Mamelodi Sundowns fans sing during a PSL match. Photo: Samuel Shivambu/BackpagePix

JOHANNESBURG - The vuvuzela might be dead in South African football but Mamelodi Sundowns fans have found a worthy replacement - and it is winning.

While winning has become part of the DNA of Sundowns since Pitso Mosimane took the head coach reins in December 2012, the trophies have rolled in, including two PSL titles and the CAF Champions League. With those trophies, the Sundowns faithful have found their voice and their cheers in victory and defeat have been a marvel to watch and listen to.

Mamelodi-born Rodney Moloko, a diehard Sundowns fan, believes getting rid of the vuvuzela has been the best thing for the fans and players because their voices often ignited the team into the piano-and-shoe shine football that they were famous for.

“It is actually a good thing. Now we can sing and there is meaning behind the songs from Masambe Nono to the latest Umoya wami uyavuma.” The singing resonates with the players and they feel part of the family. “The vuvuzelas were just loud and never had any meaning behind the noise,” said Moloko.

Over and above the trance-like atmosphere that the singing brings, Moloko believes that the success of the team on the field has had a massive impact on bringing their supporters back to the stadium.

A businessman in the hospitality and entertainment industry and also a corporate hot shot at a leading telecoms company, Moloko boasts of the quality of players that Mosimane has been able to assemble over the years along with the trophies that they have won, including a record eighth PSL title last season.

Even though Sundowns have lost some of their star players, particularly to rivals Kaizer Chiefs, and Bongani Zungu, Keagan Dolly and Percy Tau to the European market, the Brazilians strength still remains in the quality of internationals they have in their bloated squad.

For Moloko, Sundowns are his religion and attending matches is as cleansing as going to church - with the star quality in the players and the movements they make just like listening to the gospel.

“It is a myriad of factors and mainly the trophies we have won in recent years.
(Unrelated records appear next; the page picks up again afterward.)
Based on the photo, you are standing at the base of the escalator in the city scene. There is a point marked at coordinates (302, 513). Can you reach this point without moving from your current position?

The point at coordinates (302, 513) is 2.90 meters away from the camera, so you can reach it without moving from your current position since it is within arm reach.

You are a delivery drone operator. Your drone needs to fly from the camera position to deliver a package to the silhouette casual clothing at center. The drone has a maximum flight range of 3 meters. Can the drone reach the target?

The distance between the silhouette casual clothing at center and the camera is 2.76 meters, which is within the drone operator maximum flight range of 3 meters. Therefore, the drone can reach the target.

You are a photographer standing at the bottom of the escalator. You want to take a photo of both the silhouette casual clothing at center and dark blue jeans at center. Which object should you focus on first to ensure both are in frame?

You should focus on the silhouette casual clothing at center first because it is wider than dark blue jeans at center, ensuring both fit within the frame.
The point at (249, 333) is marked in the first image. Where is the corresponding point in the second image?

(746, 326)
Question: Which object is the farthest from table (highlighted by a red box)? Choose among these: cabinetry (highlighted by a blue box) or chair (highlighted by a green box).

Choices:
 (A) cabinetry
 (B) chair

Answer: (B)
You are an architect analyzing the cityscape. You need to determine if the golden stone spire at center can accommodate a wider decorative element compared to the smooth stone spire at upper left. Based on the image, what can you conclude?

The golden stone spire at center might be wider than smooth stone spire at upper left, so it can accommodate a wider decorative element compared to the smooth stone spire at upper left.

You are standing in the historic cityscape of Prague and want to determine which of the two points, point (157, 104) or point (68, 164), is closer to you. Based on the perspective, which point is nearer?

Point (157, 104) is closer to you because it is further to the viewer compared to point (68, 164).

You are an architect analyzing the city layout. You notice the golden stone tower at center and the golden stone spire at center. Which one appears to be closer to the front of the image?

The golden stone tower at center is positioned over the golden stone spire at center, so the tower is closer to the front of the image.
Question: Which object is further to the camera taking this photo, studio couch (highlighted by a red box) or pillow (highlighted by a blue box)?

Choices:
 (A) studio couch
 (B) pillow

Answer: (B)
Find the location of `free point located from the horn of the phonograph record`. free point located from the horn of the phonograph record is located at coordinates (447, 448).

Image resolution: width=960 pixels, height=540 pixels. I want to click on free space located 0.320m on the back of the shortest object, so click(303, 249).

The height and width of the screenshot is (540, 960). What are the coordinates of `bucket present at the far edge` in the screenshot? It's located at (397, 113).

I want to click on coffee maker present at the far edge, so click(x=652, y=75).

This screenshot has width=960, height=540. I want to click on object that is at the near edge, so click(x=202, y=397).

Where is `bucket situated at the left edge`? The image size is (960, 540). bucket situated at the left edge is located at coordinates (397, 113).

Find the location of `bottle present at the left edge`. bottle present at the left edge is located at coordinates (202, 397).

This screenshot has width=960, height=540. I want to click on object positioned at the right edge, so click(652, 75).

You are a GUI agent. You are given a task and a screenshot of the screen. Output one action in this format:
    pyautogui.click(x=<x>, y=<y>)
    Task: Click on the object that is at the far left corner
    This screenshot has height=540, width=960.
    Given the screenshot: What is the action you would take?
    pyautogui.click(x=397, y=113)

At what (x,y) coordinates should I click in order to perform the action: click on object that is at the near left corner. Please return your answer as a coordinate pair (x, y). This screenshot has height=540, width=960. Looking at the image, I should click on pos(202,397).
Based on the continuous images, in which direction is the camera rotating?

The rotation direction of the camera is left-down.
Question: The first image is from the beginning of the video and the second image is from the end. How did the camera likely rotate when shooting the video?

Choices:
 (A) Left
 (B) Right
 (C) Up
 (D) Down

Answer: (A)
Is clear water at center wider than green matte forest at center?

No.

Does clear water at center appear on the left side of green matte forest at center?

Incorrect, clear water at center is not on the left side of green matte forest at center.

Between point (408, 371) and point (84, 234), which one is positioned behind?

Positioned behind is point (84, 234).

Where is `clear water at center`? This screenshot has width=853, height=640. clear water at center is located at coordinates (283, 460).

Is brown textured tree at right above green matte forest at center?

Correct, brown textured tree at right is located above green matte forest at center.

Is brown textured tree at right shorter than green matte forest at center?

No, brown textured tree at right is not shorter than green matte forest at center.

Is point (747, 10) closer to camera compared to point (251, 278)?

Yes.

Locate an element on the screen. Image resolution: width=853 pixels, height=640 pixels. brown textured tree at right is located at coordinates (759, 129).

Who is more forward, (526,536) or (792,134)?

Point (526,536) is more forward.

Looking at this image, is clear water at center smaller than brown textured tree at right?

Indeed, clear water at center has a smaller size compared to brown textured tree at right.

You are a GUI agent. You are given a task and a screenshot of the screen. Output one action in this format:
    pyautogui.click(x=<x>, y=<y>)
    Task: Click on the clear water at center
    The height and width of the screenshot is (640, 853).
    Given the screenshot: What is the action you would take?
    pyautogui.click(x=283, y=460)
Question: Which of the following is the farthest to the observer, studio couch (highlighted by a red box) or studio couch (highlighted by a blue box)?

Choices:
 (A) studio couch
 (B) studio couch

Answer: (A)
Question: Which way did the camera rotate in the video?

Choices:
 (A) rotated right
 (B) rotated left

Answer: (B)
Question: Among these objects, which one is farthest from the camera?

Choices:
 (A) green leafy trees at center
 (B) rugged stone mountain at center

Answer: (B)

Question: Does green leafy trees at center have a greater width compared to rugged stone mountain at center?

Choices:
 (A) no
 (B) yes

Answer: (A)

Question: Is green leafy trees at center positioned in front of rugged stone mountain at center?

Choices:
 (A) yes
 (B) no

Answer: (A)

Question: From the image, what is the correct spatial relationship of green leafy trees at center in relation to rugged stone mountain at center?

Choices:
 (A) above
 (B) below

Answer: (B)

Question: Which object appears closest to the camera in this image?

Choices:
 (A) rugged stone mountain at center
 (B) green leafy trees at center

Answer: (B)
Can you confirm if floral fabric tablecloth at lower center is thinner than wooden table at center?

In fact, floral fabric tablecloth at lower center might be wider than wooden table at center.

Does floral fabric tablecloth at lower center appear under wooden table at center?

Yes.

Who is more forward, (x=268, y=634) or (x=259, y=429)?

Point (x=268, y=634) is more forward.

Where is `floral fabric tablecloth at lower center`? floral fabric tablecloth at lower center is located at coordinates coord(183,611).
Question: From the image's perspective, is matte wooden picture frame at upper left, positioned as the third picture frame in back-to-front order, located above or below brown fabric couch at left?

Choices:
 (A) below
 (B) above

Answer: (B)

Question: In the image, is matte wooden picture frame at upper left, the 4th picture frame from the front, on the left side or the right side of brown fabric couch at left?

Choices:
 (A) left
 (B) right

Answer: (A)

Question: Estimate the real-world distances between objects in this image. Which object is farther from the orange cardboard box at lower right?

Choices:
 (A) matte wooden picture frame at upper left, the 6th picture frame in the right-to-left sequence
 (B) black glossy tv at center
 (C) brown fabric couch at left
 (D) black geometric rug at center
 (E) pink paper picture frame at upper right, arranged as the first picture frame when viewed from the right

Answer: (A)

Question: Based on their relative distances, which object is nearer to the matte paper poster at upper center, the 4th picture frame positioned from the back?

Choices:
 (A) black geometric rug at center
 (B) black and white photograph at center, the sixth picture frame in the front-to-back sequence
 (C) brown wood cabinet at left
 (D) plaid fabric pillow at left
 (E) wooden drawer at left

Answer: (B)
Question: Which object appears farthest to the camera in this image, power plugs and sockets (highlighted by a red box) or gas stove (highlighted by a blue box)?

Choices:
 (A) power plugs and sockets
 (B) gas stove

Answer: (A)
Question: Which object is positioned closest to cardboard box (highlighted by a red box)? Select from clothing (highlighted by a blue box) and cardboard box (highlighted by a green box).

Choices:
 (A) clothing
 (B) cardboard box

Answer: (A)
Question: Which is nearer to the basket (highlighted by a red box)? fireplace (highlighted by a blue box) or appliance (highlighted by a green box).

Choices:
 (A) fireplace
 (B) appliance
We’ve now won a few trophies under Pitso (Mosimane) and this culminated in us being African champions,” said Moloko.

“The trophies alone and the fact that we are the only other team besides Orlando Pirates to have won the ‘Star’ has contributed to that. (With) the quality of the players, we probably have one of the best squads on the continent and that has contributed to the vibe and chemistry that we see at the stadium."